Виктор не слышит меня, он поет:

Ты меня не ждешь давно-давно, Нет к тебе путей-дорог… Счастье у людей всегда одно, Только я его не уберег.

И такая щемящая грусть в словах его, что я застываю в дверях, стараясь даже не дышать. Я-то ведь знаю, как потом стыдится он таких минут.

Но он услышал, обернулся. И тут же замолчал. Я подсаживаюсь к нему и молча слежу за его работой. Молчать мы можем часами. Но выдержки у него всегда больше.

— А что вы, собственно, делаете сейчас на заводе, Витя? — завожу я разговор, осторожно выводя его из «молчанки».

Но Виктор упрямится.

— Сейчас? — отвечает он нехотя. — Совершенствуем зажимные устройства, внедряем пневматические приводы к станкам.

— Я не совсем понимаю, Витя.

Он оживляется, в нем просыпается популяризатор.

— Ну как вам объяснить? Что такое токарный станок, представляете? Прежде чем пустить в ход резец, надо установить и закрепить стальную болванку. Делается это вручную, винты затягиваются с помощью рычагов и ключей. Снимают готовую деталь тоже вручную. Десятки раз в смену, тьма времени. Ну а пневматическое устройство позволяет мгновенно заклинить деталь в патроне. Нажал кнопку, и сжатый воздух все сделает без рычагов и ключей.

Виктор увлекается, и рассказ о зажимных устройствах превращается в лекцию об автоматике.
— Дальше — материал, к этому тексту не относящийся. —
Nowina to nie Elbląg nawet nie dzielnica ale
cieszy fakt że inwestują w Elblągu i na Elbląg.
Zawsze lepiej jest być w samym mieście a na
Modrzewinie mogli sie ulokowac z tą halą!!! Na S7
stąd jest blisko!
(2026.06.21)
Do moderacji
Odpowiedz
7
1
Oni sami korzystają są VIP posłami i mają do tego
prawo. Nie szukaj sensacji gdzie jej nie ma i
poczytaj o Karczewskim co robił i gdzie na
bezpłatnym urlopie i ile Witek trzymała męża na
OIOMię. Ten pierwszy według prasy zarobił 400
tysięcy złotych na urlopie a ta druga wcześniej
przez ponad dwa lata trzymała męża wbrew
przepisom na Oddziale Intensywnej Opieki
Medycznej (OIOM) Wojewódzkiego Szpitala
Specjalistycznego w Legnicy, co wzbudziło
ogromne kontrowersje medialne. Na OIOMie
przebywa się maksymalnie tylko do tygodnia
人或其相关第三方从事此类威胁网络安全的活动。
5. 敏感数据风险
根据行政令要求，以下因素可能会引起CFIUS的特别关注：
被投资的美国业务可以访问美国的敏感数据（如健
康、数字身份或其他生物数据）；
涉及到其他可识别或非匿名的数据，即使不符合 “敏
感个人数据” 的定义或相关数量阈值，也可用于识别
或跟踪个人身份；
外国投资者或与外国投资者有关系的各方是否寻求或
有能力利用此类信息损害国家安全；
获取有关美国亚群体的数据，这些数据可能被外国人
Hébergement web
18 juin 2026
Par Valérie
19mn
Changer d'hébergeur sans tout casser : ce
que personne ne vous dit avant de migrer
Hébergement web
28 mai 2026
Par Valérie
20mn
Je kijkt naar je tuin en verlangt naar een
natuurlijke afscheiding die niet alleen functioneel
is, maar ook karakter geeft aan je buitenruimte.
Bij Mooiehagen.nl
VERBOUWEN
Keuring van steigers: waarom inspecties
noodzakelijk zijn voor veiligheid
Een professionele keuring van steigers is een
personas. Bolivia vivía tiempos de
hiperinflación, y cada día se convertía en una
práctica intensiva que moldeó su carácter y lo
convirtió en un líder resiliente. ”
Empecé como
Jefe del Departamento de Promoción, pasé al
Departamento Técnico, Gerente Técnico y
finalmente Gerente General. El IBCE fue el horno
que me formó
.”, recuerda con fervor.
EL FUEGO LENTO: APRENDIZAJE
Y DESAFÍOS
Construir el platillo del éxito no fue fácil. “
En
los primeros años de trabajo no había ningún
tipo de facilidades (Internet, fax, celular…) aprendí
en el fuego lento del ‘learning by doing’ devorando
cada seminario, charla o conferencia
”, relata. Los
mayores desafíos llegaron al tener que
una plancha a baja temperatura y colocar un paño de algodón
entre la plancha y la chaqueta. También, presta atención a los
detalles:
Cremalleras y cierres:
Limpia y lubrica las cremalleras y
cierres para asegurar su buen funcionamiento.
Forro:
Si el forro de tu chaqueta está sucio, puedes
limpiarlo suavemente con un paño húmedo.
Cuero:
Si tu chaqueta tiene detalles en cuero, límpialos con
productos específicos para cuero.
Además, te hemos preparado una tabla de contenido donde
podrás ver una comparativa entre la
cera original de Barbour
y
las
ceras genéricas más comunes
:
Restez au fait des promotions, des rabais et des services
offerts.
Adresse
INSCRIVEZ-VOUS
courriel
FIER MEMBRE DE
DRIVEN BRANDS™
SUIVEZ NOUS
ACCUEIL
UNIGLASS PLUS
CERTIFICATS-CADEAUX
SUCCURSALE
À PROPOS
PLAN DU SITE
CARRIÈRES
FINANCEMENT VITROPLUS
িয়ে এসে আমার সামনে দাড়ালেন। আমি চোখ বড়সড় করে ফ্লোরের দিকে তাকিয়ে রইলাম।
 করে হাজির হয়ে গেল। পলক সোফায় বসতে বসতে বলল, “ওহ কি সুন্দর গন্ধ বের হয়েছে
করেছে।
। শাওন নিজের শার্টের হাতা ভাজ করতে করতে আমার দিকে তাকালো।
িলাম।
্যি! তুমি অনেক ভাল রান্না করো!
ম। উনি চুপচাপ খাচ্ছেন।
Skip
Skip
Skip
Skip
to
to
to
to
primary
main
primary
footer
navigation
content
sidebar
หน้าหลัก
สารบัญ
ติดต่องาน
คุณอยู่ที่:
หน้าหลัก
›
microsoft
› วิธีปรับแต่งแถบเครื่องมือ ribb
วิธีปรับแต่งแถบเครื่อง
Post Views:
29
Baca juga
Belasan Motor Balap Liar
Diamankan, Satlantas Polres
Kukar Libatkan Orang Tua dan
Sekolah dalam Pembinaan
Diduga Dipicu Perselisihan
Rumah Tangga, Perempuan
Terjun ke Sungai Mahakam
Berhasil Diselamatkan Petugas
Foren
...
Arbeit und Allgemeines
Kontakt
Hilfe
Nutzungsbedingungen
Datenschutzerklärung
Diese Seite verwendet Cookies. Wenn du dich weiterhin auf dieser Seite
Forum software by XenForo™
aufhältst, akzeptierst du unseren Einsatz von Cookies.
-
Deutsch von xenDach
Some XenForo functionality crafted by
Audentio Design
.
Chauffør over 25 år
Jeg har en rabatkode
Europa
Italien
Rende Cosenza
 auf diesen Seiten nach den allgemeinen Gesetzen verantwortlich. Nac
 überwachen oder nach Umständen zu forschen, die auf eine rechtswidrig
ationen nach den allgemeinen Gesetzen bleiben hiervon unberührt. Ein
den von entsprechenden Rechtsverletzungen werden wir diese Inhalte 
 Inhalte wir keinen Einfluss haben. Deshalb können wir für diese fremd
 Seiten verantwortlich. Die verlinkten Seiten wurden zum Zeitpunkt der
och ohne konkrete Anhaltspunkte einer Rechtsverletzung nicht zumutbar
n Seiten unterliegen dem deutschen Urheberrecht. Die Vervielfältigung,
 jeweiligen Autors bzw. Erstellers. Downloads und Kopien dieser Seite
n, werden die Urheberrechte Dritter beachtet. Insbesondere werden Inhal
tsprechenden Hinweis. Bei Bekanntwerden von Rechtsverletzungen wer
Через полчаса я знаю об этом несравненно больше любого корреспондента английской газеты, набившего руку на «московских сенсациях».

Я все больше люблю его, этого человека, к которому нельзя подойти со старыми душевными мерками. Не холодноватое английское «нравится», а именно русское, славянское «люблю», сплав привязанности и восхищения. Меня восхищает и сдержанность его чувств, благородная мужская сдержанность, которая чем-то сродни подлинной чистоте души, и даже его душевная неприступность, которую он носит как панцирь против человеческого сожаления и любопытства. Это не отчужденность от людей, нет — он готов говорить взволнованно и горячо обо всем, что его интересует, но есть одна заповедная тема, которая замыкает наши уста. Это понимаю не только я, но и его близкие друзья.